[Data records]

::::

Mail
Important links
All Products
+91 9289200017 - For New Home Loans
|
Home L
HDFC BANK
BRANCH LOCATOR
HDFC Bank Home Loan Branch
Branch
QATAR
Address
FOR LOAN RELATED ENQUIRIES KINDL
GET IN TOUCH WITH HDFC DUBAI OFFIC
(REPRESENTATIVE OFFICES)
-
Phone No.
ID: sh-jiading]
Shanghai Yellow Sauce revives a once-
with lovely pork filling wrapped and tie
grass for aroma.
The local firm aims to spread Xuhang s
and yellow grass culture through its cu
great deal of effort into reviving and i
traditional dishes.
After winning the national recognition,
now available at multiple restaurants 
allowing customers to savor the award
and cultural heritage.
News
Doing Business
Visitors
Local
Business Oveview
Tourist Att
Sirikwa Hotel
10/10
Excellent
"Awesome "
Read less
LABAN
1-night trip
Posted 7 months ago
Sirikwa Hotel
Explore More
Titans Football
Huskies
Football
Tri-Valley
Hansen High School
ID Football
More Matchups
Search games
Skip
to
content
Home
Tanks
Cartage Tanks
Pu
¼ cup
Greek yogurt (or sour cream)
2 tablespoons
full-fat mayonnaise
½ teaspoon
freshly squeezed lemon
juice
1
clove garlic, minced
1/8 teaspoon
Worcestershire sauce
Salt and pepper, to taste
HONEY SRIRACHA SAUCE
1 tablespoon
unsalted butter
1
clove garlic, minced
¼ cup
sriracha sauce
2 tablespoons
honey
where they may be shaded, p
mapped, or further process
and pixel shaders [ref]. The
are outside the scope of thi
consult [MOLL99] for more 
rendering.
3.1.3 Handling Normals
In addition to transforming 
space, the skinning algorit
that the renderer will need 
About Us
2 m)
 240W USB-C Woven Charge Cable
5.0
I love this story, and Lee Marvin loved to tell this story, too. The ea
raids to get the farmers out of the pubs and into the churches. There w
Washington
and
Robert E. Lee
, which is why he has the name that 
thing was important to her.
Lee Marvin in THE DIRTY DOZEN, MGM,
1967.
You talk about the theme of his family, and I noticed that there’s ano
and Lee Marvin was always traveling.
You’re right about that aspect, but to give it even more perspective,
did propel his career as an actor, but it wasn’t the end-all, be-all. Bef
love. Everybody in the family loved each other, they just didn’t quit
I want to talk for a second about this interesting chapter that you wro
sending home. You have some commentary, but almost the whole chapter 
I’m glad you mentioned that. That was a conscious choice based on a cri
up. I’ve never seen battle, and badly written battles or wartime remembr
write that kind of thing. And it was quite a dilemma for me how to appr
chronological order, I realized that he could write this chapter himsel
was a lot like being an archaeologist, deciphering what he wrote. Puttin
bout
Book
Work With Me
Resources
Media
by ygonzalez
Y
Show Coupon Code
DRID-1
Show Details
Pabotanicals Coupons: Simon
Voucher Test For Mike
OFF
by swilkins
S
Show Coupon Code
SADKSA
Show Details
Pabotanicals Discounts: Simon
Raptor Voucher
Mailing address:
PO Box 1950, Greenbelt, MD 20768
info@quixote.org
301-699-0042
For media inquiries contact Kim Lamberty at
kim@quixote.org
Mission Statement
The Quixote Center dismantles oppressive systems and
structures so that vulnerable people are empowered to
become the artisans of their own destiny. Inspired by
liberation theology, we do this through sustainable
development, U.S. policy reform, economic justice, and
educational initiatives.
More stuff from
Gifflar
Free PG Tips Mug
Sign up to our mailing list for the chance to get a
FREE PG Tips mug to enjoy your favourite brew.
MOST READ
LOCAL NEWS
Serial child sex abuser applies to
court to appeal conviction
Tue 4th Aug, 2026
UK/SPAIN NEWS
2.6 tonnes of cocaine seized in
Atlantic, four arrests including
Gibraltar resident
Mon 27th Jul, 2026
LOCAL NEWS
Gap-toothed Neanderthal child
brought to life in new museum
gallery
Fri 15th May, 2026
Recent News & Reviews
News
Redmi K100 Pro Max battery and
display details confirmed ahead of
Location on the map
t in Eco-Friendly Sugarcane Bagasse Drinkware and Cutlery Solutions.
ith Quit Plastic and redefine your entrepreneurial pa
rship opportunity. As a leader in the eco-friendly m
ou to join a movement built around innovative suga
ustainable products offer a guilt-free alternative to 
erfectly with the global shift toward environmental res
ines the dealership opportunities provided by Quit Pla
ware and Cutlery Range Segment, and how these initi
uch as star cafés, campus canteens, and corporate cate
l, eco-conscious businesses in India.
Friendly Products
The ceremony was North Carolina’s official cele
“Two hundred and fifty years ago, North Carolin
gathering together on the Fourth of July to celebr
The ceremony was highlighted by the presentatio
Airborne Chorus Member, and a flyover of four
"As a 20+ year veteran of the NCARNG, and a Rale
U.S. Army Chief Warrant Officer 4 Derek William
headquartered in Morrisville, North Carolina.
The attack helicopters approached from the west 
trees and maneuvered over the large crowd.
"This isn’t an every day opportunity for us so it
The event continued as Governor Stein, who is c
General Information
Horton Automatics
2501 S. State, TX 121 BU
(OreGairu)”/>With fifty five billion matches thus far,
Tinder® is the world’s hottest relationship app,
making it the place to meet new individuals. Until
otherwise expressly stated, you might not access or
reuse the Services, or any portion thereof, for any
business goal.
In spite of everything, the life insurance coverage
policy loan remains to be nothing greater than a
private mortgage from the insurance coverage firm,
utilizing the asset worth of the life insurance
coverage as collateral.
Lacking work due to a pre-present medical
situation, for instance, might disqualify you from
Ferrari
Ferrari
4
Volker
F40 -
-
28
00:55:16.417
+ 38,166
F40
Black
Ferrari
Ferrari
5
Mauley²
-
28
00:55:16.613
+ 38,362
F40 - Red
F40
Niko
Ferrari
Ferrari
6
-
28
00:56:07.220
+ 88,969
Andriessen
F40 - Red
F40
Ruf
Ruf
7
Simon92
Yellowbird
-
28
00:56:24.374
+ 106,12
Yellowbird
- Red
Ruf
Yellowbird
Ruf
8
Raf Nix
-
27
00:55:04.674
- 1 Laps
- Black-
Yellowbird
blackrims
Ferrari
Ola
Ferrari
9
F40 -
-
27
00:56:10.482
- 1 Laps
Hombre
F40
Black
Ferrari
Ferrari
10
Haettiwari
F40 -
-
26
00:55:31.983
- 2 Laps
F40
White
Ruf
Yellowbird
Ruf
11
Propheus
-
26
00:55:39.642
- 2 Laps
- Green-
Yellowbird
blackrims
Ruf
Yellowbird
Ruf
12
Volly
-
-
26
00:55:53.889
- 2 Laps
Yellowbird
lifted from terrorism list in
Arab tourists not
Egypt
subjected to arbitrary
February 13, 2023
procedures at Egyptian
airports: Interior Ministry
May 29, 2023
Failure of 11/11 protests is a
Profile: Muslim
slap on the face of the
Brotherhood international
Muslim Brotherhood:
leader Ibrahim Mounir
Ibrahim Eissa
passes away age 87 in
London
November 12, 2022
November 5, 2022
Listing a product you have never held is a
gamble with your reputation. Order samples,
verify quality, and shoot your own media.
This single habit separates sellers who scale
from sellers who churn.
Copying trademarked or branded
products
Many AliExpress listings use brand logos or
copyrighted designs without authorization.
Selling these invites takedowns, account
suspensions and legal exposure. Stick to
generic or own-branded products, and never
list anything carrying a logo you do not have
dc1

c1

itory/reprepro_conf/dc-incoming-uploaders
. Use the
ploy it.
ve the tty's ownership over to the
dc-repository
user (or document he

::::

[WHAT YOU ARE ASKED TO DO]
Go through the data and copy each line exactly as it reads.

[TASK OUTPUT]
Mail
Important links
All Products
+91 9289200017 - For New Home Loans
|
Home L
HDFC BANK
BRANCH LOCATOR
HDFC Bank Home Loan Branch
Branch
QATAR
Address
FOR LOAN RELATED ENQUIRIES KINDL
GET IN TOUCH WITH HDFC DUBAI OFFIC
(REPRESENTATIVE OFFICES)
-
Phone No.
ID: sh-jiading]
Shanghai Yellow Sauce revives a once-
with lovely pork filling wrapped and tie
grass for aroma.
The local firm aims to spread Xuhang s
and yellow grass culture through its cu
great deal of effort into reviving and i
traditional dishes.
After winning the national recognition,
now available at multiple restaurants 
allowing customers to savor the award
and cultural heritage.
News
Doing Business
Visitors
Local
Business Oveview
Tourist Att
Sirikwa Hotel
10/10
Excellent
"Awesome "
Read less
LABAN
1-night trip
Posted 7 months ago
Sirikwa Hotel
Explore More
Titans Football
Huskies
Football
Tri-Valley
Hansen High School
ID Football
More Matchups
Search games
Skip
to
content
Home
Tanks
Cartage Tanks
Pu
¼ cup
Greek yogurt (or sour cream)
2 tablespoons
full-fat mayonnaise
½ teaspoon
freshly squeezed lemon
juice
1
clove garlic, minced
1/8 teaspoon
Worcestershire sauce
Salt and pepper, to taste
HONEY SRIRACHA SAUCE
1 tablespoon
unsalted butter
1
clove garlic, minced
¼ cup
sriracha sauce
2 tablespoons
honey
where they may be shaded, p
mapped, or further process
and pixel shaders [ref]. The
are outside the scope of thi
consult [MOLL99] for more 
rendering.
3.1.3 Handling Normals
In addition to transforming 
space, the skinning algorit
that the renderer will need 
About Us
2 m)
 240W USB-C Woven Charge Cable
5.0
I love this story, and Lee Marvin loved to tell this story, too. The ea
raids to get the farmers out of the pubs and into the churches. There w
Washington
and
Robert E. Lee
, which is why he has the name that 
thing was important to her.
Lee Marvin in THE DIRTY DOZEN, MGM,
1967.
You talk about the theme of his family, and I noticed that there’s ano
and Lee Marvin was always traveling.
You’re right about that aspect, but to give it even more perspective,
did propel his career as an actor, but it wasn’t the end-all, be-all. Bef
love. Everybody in the family loved each other, they just didn’t quit
I want to talk for a second about this interesting chapter that you wro
sending home. You have some commentary, but almost the whole chapter 
I’m glad you mentioned that. That was a conscious choice based on a cri
up. I’ve never seen battle, and badly written battles or wartime remembr
write that kind of thing. And it was quite a dilemma for me how to appr
chronological order, I realized that he could write this chapter himsel
was a lot like being an archaeologist, deciphering what he wrote. Puttin
bout
Book
Work With Me
Resources
Media
by ygonzalez
Y
Show Coupon Code
DRID-1
Show Details
Pabotanicals Coupons: Simon
Voucher Test For Mike
OFF
by swilkins
S
Show Coupon Code
SADKSA
Show Details
Pabotanicals Discounts: Simon
Raptor Voucher
Mailing address:
PO Box 1950, Greenbelt, MD 20768
info@quixote.org
301-699-0042
For media inquiries contact Kim Lamberty at
kim@quixote.org
Mission Statement
The Quixote Center dismantles oppressive systems and
structures so that vulnerable people are empowered to
become the artisans of their own destiny. Inspired by
liberation theology, we do this through sustainable
development, U.S. policy reform, economic justice, and
educational initiatives.
More stuff from
Gifflar
Free PG Tips Mug
Sign up to our mailing list for the chance to get a
FREE PG Tips mug to enjoy your favourite brew.
MOST READ
LOCAL NEWS
Serial child sex abuser applies to
court to appeal conviction
Tue 4th Aug, 2026
UK/SPAIN NEWS
2.6 tonnes of cocaine seized in
Atlantic, four arrests including
Gibraltar resident
Mon 27th Jul, 2026
LOCAL NEWS
Gap-toothed Neanderthal child
brought to life in new museum
gallery
Fri 15th May, 2026
Recent News & Reviews
News
Redmi K100 Pro Max battery and
display details confirmed ahead of
Location on the map
t in Eco-Friendly Sugarcane Bagasse Drinkware and Cutlery Solutions.
ith Quit Plastic and redefine your entrepreneurial pa
rship opportunity. As a leader in the eco-friendly m
ou to join a movement built around innovative suga
ustainable products offer a guilt-free alternative to 
erfectly with the global shift toward environmental res
ines the dealership opportunities provided by Quit Pla
ware and Cutlery Range Segment, and how these initi
uch as star cafés, campus canteens, and corporate cate
l, eco-conscious businesses in India.
Friendly Products
The ceremony was North Carolina’s official cele
“Two hundred and fifty years ago, North Carolin
gathering together on the Fourth of July to celebr
The ceremony was highlighted by the presentatio
Airborne Chorus Member, and a flyover of four
"As a 20+ year veteran of the NCARNG, and a Rale
U.S. Army Chief Warrant Officer 4 Derek William
headquartered in Morrisville, North Carolina.
The attack helicopters approached from the west 
trees and maneuvered over the large crowd.
"This isn’t an every day opportunity for us so it
The event continued as Governor Stein, who is c
General Information
Horton Automatics
2501 S. State, TX 121 BU
(OreGairu)”/>With fifty five billion matches thus far,
Tinder® is the world’s hottest relationship app,
making it the place to meet new individuals. Until
otherwise expressly stated, you might not access or
reuse the Services, or any portion thereof, for any
business goal.
In spite of everything, the life insurance coverage
policy loan remains to be nothing greater than a
private mortgage from the insurance coverage firm,
utilizing the asset worth of the life insurance
coverage as collateral.
Lacking work due to a pre-present medical
situation, for instance, might disqualify you from
Ferrari
Ferrari
4
Volker
F40 -
-
28
00:55:16.417
+ 38,166
F40
Black
Ferrari
Ferrari
5
Mauley²
-
28
00:55:16.613
+ 38,362
F40 - Red
F40
Niko
Ferrari
Ferrari
6
-
28
00:56:07.220
+ 88,969
Andriessen
F40 - Red
F40
Ruf
Ruf
7
Simon92
Yellowbird
-
28
00:56:24.374
+ 106,12
Yellowbird
- Red
Ruf
Yellowbird
Ruf
8
Raf Nix
-
27
00:55:04.674
- 1 Laps
- Black-
Yellowbird
blackrims
Ferrari
Ola
Ferrari
9
F40 -
-
27
00:56:10.482
- 1 Laps
Hombre
F40
Black
Ferrari
Ferrari
10
Haettiwari
F40 -
-
26
00:55:31.983
- 2 Laps
F40
White
Ruf
Yellowbird
Ruf
11
Propheus
-
26
00:55:39.642
- 2 Laps
- Green-
Yellowbird
blackrims
Ruf
Yellowbird
Ruf
12
Volly
-
-
26
00:55:53.889
- 2 Laps
Yellowbird
lifted from terrorism list in
Arab tourists not
Egypt
subjected to arbitrary
February 13, 2023
procedures at Egyptian
airports: Interior Ministry
May 29, 2023
Failure of 11/11 protests is a
Profile: Muslim
slap on the face of the
Brotherhood international
Muslim Brotherhood:
leader Ibrahim Mounir
Ibrahim Eissa
passes away age 87 in
London
November 12, 2022
November 5, 2022
Listing a product you have never held is a
gamble with your reputation. Order samples,
verify quality, and shoot your own media.
This single habit separates sellers who scale
from sellers who churn.
Copying trademarked or branded
products
Many AliExpress listings use brand logos or
copyrighted designs without authorization.
Selling these invites takedowns, account
suspensions and legal exposure. Stick to
generic or own-branded products, and never
list anything carrying a logo you do not have
dc1

c1

itory/reprepro_conf/dc-incoming-uploaders
. Use the
ploy it.
ve the tty's ownership over to the
dc-repository
user (or document he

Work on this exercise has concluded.